Before I had brought Phannie to a stop in the driveway, I had fired up the genset to give life to the roof airs, which I turned on before heading outside. With the dash a/c and the roof airs on, it was downright frosty in Phannie. Except I wasn't there; I was busy succumbing with a heat stroke there in the driveway.
I had just enough strength left to pull open the office door, where a blast of cool air washed over me. After a few minutes, the room stopped spinning and I could barely see the counter clerk, gesturing toward me and saying, "Are you Mr. Mills?"
I wondered, "How did she know?" My first delerious thought was that she had read my name on a secret 'Do Not Resuscitate' list circulated by some left-leaning group toward anyone whose vehicles show Texas license plates. After a few minutes of deep breathing, I was able to make sense of things and finally get registered.

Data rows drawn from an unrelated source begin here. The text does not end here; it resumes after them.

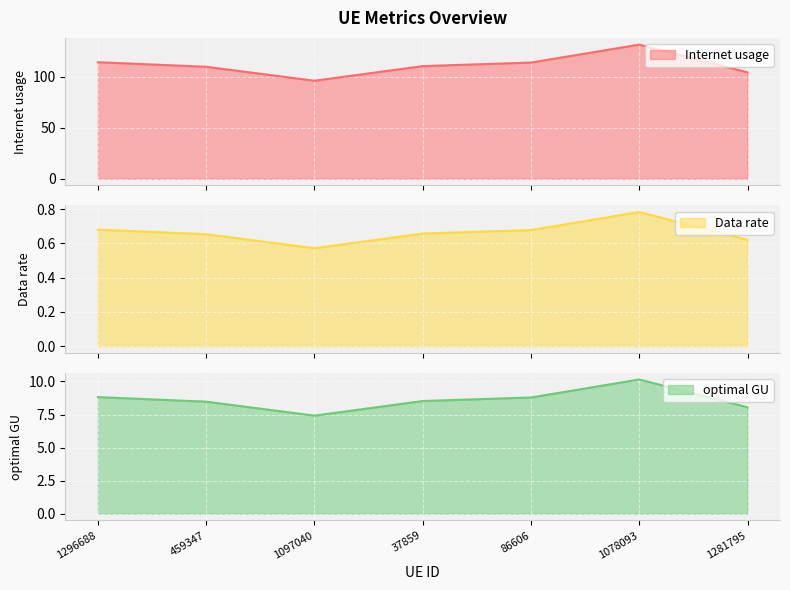

How many distinct data groups are displayed?

3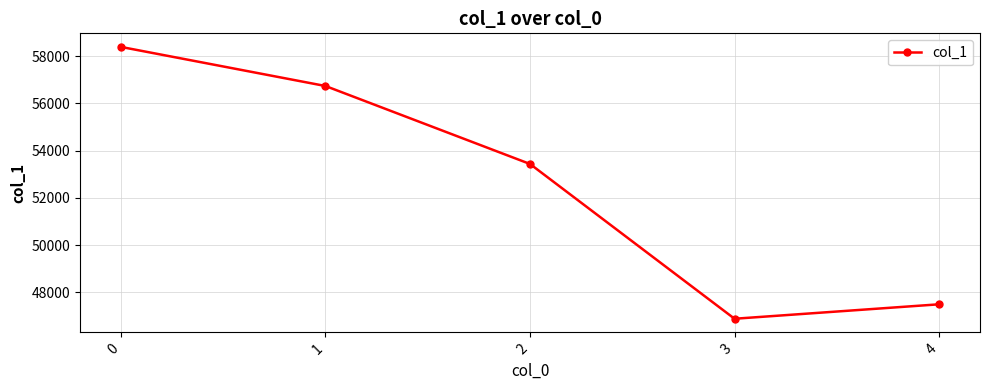

Reading right to left, extract all data points from this chart.

47494	46882	53436	56738	58393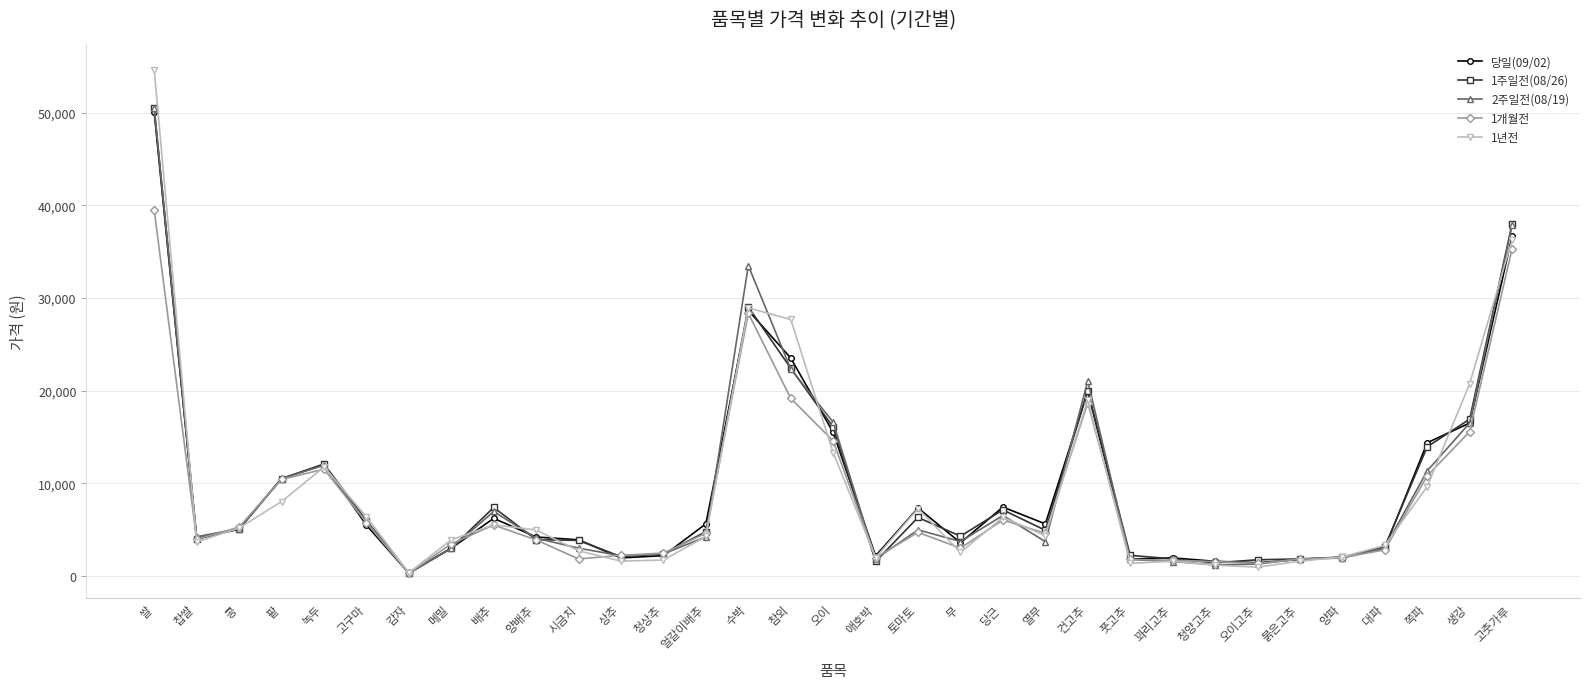

The value of 1년전 at 고구마 is 6411. True or false?

True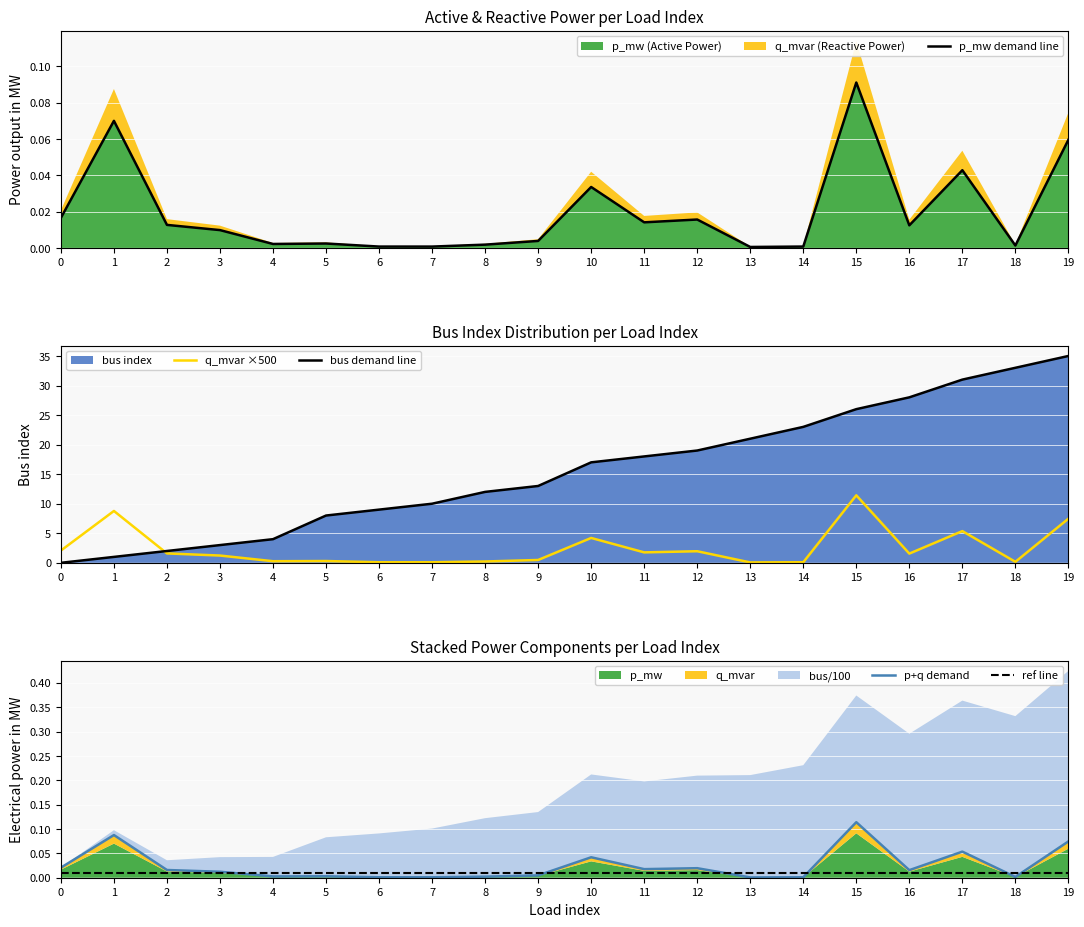

Is it true that q_mvar ×500 equals 16.7 at 15?

False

Okay, maybe I've embellished things a little, but my point is that it is pretty danged hot here in St. George and, after months of our frolicking in cool and mild temperatures north of the equator--which I believe runs exactly through St. George--we were not accustomed to this hellish climate where the sun is certainly no more than about 65 miles from earth.
So why would we come here in the summer, you may ask? Other than the obvious answer--stupidity--my thinking was that, since we are headed toward Flagstaff anyway, why not stop here and see a couple of national parks we had not visited before? It made sense to me, and I thought we could just 'man up' and git 'er done. And really, that's what we're doing, but not without plenty of shared speculation as to whether my dementia is becoming really obvious.

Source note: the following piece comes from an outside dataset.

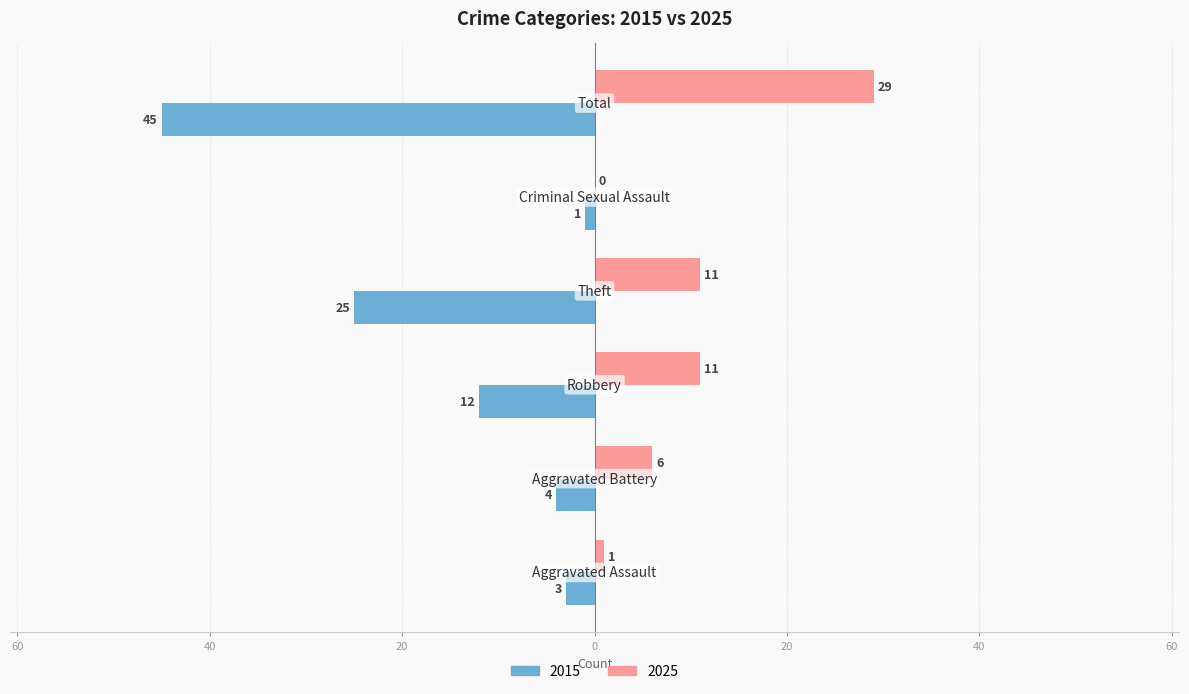

What are all the series names shown in the legend?

2015, 2025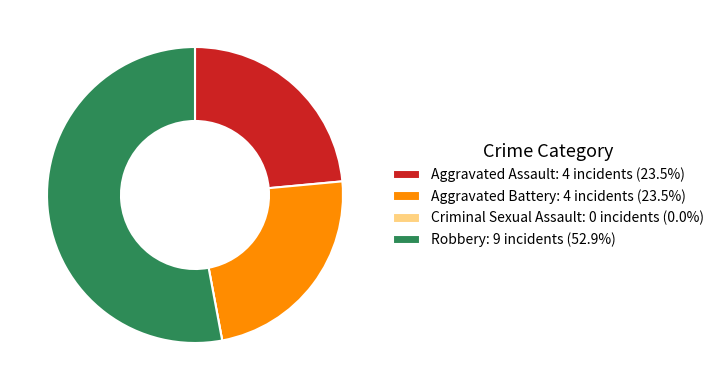

Combined, do Aggravated Battery: 4 incidents (23.5%) and Aggravated Assault: 4 incidents (23.5%) account for over 50%?

No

We really didn't know what to expect as we drove toward Zion N.P. We had looked at it online, but there is nothing quite like seeing it in person. The photos and videos don't quite do it justice. It consists of a relatively short canyon whose many-hued rock walls soar almost vertically above the fast-flowing stream that runs through it. It is a beautiful and colorful display of nature's wonder, and I would like to have spent a good bit of time there, walking on some of the many trails and taking photos.

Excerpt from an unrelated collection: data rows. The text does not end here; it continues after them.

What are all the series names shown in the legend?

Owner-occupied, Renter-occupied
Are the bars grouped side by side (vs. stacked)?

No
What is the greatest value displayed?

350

But that wasn't going to happen. It wasn't any cooler in the canyon than it was in St. George, and neither of us enjoys the outdoors in these conditions. As luck would have it, the shuttle bus that drove us through the park was a brand new air-conditioned one--the only one in the fleet--and we didn't dare get out of it for more than a minute or two at its stops. Nevertheless, I was able to get a few decent photos, but this place is worth another trip when brimstone isn't falling from the sky like it was on this day. Here are a few photos I was able to shoot:
I kept thinking how lucky we were to have had Phannie's bedroom air conditioner replaced in Salt Lake City. If it had gone out here, I guess we would have had to be airlifted out or something--who knows?
I hope you've had fun reading this silliness; it was fun writing it.
Thank you, Lord, for this wonderful life; please forgive me if I don't appreciate it enough each day.
I had rather own little and see the world than to own the world and see little of it.